Input data START
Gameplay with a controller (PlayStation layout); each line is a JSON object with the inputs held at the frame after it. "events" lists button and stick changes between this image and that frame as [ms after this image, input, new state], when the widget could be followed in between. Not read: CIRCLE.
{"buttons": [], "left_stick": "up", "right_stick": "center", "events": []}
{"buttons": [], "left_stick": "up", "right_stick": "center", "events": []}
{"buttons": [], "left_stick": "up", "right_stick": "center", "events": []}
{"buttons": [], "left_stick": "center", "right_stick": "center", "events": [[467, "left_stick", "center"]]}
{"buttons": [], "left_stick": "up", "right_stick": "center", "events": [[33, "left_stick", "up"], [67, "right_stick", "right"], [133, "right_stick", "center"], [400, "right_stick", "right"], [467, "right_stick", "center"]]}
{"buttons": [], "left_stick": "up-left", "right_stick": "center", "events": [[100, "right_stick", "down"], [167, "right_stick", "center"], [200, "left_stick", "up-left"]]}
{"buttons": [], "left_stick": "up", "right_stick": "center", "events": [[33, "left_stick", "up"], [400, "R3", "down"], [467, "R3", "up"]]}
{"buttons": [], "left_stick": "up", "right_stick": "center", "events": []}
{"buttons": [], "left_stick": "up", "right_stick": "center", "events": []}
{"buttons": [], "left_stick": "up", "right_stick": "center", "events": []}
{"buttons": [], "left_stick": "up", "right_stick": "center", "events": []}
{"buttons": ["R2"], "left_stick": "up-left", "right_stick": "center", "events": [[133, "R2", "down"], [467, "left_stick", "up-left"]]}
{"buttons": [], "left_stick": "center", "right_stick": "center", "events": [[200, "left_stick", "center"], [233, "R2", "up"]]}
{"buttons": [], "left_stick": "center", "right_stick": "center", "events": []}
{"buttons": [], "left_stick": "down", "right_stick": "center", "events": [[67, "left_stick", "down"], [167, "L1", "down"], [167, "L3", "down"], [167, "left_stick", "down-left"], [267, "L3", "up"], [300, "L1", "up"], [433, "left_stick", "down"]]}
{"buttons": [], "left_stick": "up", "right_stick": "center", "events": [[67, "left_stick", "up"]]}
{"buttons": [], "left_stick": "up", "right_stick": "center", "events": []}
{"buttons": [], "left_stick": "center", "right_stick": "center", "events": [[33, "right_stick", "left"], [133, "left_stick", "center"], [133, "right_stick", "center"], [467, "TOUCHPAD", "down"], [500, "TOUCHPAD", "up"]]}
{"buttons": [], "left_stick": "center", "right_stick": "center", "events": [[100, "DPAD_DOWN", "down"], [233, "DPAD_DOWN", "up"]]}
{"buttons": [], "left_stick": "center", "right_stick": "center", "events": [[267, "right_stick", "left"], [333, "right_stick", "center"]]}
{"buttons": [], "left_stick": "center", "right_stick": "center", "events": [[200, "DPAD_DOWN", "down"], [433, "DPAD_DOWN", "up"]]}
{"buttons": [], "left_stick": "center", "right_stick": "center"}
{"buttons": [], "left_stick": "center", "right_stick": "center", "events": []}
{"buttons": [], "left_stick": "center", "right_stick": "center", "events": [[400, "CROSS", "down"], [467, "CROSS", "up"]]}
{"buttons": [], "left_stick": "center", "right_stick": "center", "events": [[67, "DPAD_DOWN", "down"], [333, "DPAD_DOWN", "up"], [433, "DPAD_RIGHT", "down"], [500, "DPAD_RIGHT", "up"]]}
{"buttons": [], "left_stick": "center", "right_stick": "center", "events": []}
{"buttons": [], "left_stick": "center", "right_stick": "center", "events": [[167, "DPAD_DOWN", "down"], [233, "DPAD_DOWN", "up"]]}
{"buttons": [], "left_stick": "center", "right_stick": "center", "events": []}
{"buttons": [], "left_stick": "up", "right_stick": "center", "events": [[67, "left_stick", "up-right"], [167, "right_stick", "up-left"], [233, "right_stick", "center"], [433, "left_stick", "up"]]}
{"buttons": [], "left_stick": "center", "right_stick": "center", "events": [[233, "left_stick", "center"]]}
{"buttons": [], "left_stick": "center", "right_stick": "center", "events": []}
Input data END
● What to do: In full and without error, restate the data.

● Exercise response:
Gameplay with a controller (PlayStation layout); each line is a JSON object with the inputs held at the frame after it. "events" lists button and stick changes between this image and that frame as [ms after this image, input, new state], when the widget could be followed in between. Not read: CIRCLE.
{"buttons": [], "left_stick": "up", "right_stick": "center", "events": []}
{"buttons": [], "left_stick": "up", "right_stick": "center", "events": []}
{"buttons": [], "left_stick": "up", "right_stick": "center", "events": []}
{"buttons": [], "left_stick": "center", "right_stick": "center", "events": [[467, "left_stick", "center"]]}
{"buttons": [], "left_stick": "up", "right_stick": "center", "events": [[33, "left_stick", "up"], [67, "right_stick", "right"], [133, "right_stick", "center"], [400, "right_stick", "right"], [467, "right_stick", "center"]]}
{"buttons": [], "left_stick": "up-left", "right_stick": "center", "events": [[100, "right_stick", "down"], [167, "right_stick", "center"], [200, "left_stick", "up-left"]]}
{"buttons": [], "left_stick": "up", "right_stick": "center", "events": [[33, "left_stick", "up"], [400, "R3", "down"], [467, "R3", "up"]]}
{"buttons": [], "left_stick": "up", "right_stick": "center", "events": []}
{"buttons": [], "left_stick": "up", "right_stick": "center", "events": []}
{"buttons": [], "left_stick": "up", "right_stick": "center", "events": []}
{"buttons": [], "left_stick": "up", "right_stick": "center", "events": []}
{"buttons": ["R2"], "left_stick": "up-left", "right_stick": "center", "events": [[133, "R2", "down"], [467, "left_stick", "up-left"]]}
{"buttons": [], "left_stick": "center", "right_stick": "center", "events": [[200, "left_stick", "center"], [233, "R2", "up"]]}
{"buttons": [], "left_stick": "center", "right_stick": "center", "events": []}
{"buttons": [], "left_stick": "down", "right_stick": "center", "events": [[67, "left_stick", "down"], [167, "L1", "down"], [167, "L3", "down"], [167, "left_stick", "down-left"], [267, "L3", "up"], [300, "L1", "up"], [433, "left_stick", "down"]]}
{"buttons": [], "left_stick": "up", "right_stick": "center", "events": [[67, "left_stick", "up"]]}
{"buttons": [], "left_stick": "up", "right_stick": "center", "events": []}
{"buttons": [], "left_stick": "center", "right_stick": "center", "events": [[33, "right_stick", "left"], [133, "left_stick", "center"], [133, "right_stick", "center"], [467, "TOUCHPAD", "down"], [500, "TOUCHPAD", "up"]]}
{"buttons": [], "left_stick": "center", "right_stick": "center", "events": [[100, "DPAD_DOWN", "down"], [233, "DPAD_DOWN", "up"]]}
{"buttons": [], "left_stick": "center", "right_stick": "center", "events": [[267, "right_stick", "left"], [333, "right_stick", "center"]]}
{"buttons": [], "left_stick": "center", "right_stick": "center", "events": [[200, "DPAD_DOWN", "down"], [433, "DPAD_DOWN", "up"]]}
{"buttons": [], "left_stick": "center", "right_stick": "center"}
{"buttons": [], "left_stick": "center", "right_stick": "center", "events": []}
{"buttons": [], "left_stick": "center", "right_stick": "center", "events": [[400, "CROSS", "down"], [467, "CROSS", "up"]]}
{"buttons": [], "left_stick": "center", "right_stick": "center", "events": [[67, "DPAD_DOWN", "down"], [333, "DPAD_DOWN", "up"], [433, "DPAD_RIGHT", "down"], [500, "DPAD_RIGHT", "up"]]}
{"buttons": [], "left_stick": "center", "right_stick": "center", "events": []}
{"buttons": [], "left_stick": "center", "right_stick": "center", "events": [[167, "DPAD_DOWN", "down"], [233, "DPAD_DOWN", "up"]]}
{"buttons": [], "left_stick": "center", "right_stick": "center", "events": []}
{"buttons": [], "left_stick": "up", "right_stick": "center", "events": [[67, "left_stick", "up-right"], [167, "right_stick", "up-left"], [233, "right_stick", "center"], [433, "left_stick", "up"]]}
{"buttons": [], "left_stick": "center", "right_stick": "center", "events": [[233, "left_stick", "center"]]}
{"buttons": [], "left_stick": "center", "right_stick": "center", "events": []}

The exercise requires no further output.